WHAT IS EXPECTED
With every mark kept, transcribe all of the records.

Segment Start: DATA FOR THE TASK

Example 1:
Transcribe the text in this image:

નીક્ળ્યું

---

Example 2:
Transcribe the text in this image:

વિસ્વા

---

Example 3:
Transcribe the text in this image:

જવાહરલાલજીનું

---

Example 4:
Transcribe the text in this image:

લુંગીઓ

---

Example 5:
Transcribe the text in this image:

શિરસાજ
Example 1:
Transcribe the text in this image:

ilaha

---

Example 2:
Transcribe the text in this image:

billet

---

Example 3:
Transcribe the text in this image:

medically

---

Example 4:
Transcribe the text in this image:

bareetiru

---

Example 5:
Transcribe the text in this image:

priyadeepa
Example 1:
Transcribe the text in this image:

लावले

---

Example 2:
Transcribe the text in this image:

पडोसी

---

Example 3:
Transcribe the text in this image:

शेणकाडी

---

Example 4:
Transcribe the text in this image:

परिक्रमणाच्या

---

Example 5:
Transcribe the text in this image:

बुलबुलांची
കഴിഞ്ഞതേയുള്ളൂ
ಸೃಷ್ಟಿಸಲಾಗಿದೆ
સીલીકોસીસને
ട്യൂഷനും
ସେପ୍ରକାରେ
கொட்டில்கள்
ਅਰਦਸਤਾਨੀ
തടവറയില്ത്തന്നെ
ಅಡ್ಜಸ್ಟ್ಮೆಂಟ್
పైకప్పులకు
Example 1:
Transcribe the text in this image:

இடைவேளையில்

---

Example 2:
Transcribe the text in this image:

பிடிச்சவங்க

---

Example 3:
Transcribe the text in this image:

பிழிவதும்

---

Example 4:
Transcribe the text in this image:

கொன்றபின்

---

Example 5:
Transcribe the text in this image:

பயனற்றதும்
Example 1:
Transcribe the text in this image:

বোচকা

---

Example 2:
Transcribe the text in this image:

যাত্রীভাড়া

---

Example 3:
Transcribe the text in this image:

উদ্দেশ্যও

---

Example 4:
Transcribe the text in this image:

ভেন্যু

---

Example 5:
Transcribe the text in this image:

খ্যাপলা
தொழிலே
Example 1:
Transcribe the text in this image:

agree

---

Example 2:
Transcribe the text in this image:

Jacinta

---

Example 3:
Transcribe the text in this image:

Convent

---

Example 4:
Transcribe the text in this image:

Segment End: DATA FOR THE TASK

RESPONSE TO THE TASK
Example 1:
Transcribe the text in this image:

નીક્ળ્યું

---

Example 2:
Transcribe the text in this image:

વિસ્વા

---

Example 3:
Transcribe the text in this image:

જવાહરલાલજીનું

---

Example 4:
Transcribe the text in this image:

લુંગીઓ

---

Example 5:
Transcribe the text in this image:

શિરસાજ
Example 1:
Transcribe the text in this image:

ilaha

---

Example 2:
Transcribe the text in this image:

billet

---

Example 3:
Transcribe the text in this image:

medically

---

Example 4:
Transcribe the text in this image:

bareetiru

---

Example 5:
Transcribe the text in this image:

priyadeepa
Example 1:
Transcribe the text in this image:

लावले

---

Example 2:
Transcribe the text in this image:

पडोसी

---

Example 3:
Transcribe the text in this image:

शेणकाडी

---

Example 4:
Transcribe the text in this image:

परिक्रमणाच्या

---

Example 5:
Transcribe the text in this image:

बुलबुलांची
കഴിഞ്ഞതേയുള്ളൂ
ಸೃಷ್ಟಿಸಲಾಗಿದೆ
સીલીકોસીસને
ട്യൂഷനും
ସେପ୍ରକାରେ
கொட்டில்கள்
ਅਰਦਸਤਾਨੀ
തടവറയില്ത്തന്നെ
ಅಡ್ಜಸ್ಟ್ಮೆಂಟ್
పైకప్పులకు
Example 1:
Transcribe the text in this image:

இடைவேளையில்

---

Example 2:
Transcribe the text in this image:

பிடிச்சவங்க

---

Example 3:
Transcribe the text in this image:

பிழிவதும்

---

Example 4:
Transcribe the text in this image:

கொன்றபின்

---

Example 5:
Transcribe the text in this image:

பயனற்றதும்
Example 1:
Transcribe the text in this image:

বোচকা

---

Example 2:
Transcribe the text in this image:

যাত্রীভাড়া

---

Example 3:
Transcribe the text in this image:

উদ্দেশ্যও

---

Example 4:
Transcribe the text in this image:

ভেন্যু

---

Example 5:
Transcribe the text in this image:

খ্যাপলা
தொழிலே
Example 1:
Transcribe the text in this image:

agree

---

Example 2:
Transcribe the text in this image:

Jacinta

---

Example 3:
Transcribe the text in this image:

Convent

---

Example 4:
Transcribe the text in this image:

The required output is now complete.